Please copy the part of the rows that opens with the line containing "14:00:01-15:00:00" and closes with the line containing "How many data", substituting "group" for each "series" and leaving everything else unchanged.

#### [Rows from a data source]
▼▼▼

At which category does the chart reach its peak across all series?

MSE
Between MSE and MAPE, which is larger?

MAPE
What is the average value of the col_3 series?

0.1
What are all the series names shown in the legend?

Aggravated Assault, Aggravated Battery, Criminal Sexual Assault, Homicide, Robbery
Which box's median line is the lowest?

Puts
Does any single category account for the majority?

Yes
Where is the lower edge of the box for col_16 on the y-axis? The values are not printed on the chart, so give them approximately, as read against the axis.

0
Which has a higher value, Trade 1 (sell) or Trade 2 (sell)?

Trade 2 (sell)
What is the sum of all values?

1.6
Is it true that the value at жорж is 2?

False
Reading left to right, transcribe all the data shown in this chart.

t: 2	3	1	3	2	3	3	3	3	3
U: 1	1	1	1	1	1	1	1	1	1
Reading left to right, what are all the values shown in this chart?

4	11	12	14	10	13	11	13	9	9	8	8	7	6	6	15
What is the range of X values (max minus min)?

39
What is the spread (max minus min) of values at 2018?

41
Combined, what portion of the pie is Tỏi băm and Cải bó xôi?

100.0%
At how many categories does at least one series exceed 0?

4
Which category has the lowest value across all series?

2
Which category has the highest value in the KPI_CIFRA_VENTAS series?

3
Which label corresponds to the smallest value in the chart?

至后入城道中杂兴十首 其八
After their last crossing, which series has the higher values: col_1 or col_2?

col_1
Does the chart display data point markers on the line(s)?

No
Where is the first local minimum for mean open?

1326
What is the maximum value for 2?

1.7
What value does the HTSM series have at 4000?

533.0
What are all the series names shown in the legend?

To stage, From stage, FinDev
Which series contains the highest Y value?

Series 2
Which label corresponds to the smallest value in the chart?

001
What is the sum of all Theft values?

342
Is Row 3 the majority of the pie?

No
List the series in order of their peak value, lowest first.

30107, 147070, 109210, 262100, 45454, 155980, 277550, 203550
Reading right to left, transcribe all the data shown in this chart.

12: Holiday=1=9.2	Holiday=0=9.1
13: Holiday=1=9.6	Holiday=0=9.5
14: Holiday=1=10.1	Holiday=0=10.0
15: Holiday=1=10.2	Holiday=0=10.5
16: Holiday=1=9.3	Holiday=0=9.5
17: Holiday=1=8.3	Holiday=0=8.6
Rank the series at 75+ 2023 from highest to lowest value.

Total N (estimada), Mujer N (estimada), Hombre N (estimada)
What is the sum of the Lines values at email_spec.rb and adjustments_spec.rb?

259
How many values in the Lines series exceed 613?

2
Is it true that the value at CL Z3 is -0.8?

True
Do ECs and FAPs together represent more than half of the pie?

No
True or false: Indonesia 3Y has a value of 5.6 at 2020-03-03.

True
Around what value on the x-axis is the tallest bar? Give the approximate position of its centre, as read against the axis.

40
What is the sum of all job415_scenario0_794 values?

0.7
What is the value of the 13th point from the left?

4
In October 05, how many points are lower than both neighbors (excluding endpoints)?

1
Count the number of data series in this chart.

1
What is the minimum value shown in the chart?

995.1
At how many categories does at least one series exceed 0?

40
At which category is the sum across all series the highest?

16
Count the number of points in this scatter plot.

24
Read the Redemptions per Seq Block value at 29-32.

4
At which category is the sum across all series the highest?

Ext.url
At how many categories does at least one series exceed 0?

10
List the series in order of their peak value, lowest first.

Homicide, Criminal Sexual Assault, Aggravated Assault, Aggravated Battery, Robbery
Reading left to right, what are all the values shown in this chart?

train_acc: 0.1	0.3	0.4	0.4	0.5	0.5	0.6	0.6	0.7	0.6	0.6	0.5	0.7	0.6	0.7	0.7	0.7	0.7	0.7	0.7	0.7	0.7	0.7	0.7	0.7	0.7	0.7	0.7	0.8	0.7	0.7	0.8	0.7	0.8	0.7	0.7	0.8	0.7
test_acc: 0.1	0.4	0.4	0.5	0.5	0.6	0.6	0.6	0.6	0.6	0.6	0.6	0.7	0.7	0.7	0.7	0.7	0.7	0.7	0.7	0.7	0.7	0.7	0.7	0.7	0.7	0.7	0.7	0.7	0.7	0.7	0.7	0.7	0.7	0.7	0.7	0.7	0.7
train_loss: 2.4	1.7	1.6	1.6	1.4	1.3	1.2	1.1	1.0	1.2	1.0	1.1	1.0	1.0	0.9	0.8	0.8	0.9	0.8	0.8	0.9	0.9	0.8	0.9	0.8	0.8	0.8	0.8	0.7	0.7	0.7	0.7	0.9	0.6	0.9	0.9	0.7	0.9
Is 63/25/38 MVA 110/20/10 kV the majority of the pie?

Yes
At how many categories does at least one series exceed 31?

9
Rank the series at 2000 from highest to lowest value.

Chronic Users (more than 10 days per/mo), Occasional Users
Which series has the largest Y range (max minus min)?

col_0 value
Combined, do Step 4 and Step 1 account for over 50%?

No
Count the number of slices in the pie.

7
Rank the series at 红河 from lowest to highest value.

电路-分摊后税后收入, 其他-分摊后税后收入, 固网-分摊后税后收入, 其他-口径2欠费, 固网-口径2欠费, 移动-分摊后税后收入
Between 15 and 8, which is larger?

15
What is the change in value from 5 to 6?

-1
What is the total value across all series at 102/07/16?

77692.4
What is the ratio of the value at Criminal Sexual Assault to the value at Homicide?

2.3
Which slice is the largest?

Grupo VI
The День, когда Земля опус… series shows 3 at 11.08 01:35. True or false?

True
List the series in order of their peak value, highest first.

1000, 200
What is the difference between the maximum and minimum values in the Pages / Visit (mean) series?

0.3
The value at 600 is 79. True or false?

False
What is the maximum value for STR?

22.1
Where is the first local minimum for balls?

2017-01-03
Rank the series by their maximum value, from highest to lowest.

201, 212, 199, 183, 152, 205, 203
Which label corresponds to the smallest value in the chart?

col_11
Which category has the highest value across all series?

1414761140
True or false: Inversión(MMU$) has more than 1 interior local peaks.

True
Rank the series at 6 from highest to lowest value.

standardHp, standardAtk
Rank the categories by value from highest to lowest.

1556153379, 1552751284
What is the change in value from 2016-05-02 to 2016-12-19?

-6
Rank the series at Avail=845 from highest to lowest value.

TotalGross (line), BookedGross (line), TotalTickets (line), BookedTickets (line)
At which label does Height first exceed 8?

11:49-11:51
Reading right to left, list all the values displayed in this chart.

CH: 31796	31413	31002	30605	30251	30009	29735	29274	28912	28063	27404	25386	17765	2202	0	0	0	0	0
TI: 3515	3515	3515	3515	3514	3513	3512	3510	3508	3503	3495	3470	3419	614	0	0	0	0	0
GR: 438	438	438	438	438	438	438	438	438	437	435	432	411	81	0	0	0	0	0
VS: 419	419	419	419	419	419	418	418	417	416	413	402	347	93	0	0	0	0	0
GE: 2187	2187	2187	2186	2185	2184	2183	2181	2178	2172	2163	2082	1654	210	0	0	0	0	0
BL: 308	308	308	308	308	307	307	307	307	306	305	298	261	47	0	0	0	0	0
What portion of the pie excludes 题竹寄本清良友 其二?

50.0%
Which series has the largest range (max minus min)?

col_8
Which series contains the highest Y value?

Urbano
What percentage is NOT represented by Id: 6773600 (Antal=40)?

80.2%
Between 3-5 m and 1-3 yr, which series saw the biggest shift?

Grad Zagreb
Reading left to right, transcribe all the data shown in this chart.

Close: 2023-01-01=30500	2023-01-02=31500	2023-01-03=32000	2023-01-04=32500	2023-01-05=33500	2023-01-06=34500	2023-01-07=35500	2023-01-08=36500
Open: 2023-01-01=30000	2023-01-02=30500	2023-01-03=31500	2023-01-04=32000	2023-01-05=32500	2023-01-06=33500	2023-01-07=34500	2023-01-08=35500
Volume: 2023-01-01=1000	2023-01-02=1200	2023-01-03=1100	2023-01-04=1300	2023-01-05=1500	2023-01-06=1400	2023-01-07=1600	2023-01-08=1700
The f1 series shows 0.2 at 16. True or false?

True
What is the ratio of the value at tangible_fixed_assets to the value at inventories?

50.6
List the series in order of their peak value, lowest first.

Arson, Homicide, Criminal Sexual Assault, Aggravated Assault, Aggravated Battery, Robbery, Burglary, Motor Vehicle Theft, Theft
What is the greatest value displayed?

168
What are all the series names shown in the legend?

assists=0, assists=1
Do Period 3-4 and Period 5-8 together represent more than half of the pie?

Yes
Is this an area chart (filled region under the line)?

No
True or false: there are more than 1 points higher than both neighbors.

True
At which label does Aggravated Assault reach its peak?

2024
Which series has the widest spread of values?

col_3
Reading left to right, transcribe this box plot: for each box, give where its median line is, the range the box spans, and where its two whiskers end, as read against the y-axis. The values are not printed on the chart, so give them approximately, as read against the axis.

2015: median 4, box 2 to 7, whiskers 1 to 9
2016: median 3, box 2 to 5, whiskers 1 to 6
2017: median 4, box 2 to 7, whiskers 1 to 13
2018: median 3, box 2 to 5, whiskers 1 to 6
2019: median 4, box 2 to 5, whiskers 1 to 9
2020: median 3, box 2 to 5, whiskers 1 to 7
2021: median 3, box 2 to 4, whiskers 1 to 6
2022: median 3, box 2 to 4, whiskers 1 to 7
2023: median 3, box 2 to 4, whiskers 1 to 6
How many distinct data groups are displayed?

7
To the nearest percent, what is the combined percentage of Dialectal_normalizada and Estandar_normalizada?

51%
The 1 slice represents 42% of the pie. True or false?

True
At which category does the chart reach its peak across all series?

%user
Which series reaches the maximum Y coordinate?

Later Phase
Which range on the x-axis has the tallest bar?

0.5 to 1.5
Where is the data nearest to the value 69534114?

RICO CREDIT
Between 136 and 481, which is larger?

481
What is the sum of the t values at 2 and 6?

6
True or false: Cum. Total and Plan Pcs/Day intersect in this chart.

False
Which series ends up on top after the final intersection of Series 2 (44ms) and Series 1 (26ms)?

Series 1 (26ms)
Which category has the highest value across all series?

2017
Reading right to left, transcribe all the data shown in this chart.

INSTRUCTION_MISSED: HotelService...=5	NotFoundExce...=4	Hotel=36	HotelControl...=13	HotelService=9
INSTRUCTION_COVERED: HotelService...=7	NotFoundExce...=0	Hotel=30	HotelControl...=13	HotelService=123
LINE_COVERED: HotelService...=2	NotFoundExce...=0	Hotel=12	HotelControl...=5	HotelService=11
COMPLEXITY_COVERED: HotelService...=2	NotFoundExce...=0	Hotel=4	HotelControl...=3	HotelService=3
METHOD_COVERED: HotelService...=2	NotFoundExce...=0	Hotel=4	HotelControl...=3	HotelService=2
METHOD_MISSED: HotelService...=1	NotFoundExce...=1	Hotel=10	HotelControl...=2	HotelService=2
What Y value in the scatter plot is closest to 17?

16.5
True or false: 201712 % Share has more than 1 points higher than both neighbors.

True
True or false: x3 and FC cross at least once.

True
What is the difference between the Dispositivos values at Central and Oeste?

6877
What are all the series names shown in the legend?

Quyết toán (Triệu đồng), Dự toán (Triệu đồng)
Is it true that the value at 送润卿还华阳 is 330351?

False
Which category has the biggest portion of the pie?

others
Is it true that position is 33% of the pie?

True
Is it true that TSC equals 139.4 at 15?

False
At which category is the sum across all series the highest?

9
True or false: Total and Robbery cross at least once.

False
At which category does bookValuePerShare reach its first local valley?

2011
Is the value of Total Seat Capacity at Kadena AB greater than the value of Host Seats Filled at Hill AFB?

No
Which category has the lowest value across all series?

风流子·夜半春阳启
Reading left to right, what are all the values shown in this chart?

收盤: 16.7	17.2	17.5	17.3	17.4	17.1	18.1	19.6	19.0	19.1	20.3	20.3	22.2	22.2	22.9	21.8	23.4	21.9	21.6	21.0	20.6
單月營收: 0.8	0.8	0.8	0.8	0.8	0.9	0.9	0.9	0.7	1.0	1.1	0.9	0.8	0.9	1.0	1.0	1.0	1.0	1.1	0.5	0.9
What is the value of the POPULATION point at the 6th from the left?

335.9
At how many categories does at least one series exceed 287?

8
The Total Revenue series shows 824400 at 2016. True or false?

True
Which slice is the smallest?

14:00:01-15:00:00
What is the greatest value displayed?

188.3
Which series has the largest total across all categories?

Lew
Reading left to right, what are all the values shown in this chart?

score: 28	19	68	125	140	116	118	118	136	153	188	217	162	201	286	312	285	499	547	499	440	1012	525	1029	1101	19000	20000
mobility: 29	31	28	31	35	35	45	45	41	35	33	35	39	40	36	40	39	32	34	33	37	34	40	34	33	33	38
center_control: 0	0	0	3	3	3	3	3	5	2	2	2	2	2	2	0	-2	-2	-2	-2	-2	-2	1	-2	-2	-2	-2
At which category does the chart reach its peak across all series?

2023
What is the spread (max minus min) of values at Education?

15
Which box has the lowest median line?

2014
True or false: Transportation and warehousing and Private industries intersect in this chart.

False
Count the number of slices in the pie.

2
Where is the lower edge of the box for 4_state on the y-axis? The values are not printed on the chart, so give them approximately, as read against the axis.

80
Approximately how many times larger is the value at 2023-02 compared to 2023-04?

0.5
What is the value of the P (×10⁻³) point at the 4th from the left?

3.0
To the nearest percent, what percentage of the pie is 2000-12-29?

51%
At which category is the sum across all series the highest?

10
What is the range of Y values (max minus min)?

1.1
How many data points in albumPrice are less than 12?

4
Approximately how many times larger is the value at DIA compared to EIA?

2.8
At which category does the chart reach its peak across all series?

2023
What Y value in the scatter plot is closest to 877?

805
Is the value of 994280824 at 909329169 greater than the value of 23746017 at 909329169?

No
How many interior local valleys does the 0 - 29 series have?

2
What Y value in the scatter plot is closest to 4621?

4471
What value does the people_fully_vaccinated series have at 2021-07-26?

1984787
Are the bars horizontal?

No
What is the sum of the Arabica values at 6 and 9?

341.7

▲▲▲

#### [Result of this task]
14:00:01-15:00:00
What is the greatest value displayed?

188.3
Which group has the largest total across all categories?

Lew
Reading left to right, what are all the values shown in this chart?

score: 28	19	68	125	140	116	118	118	136	153	188	217	162	201	286	312	285	499	547	499	440	1012	525	1029	1101	19000	20000
mobility: 29	31	28	31	35	35	45	45	41	35	33	35	39	40	36	40	39	32	34	33	37	34	40	34	33	33	38
center_control: 0	0	0	3	3	3	3	3	5	2	2	2	2	2	2	0	-2	-2	-2	-2	-2	-2	1	-2	-2	-2	-2
At which category does the chart reach its peak across all group?

2023
What is the spread (max minus min) of values at Education?

15
Which box has the lowest median line?

2014
True or false: Transportation and warehousing and Private industries intersect in this chart.

False
Count the number of slices in the pie.

2
Where is the lower edge of the box for 4_state on the y-axis? The values are not printed on the chart, so give them approximately, as read against the axis.

80
Approximately how many times larger is the value at 2023-02 compared to 2023-04?

0.5
What is the value of the P (×10⁻³) point at the 4th from the left?

3.0
To the nearest percent, what percentage of the pie is 2000-12-29?

51%
At which category is the sum across all group the highest?

10
What is the range of Y values (max minus min)?

1.1
How many data points in albumPrice are less than 12?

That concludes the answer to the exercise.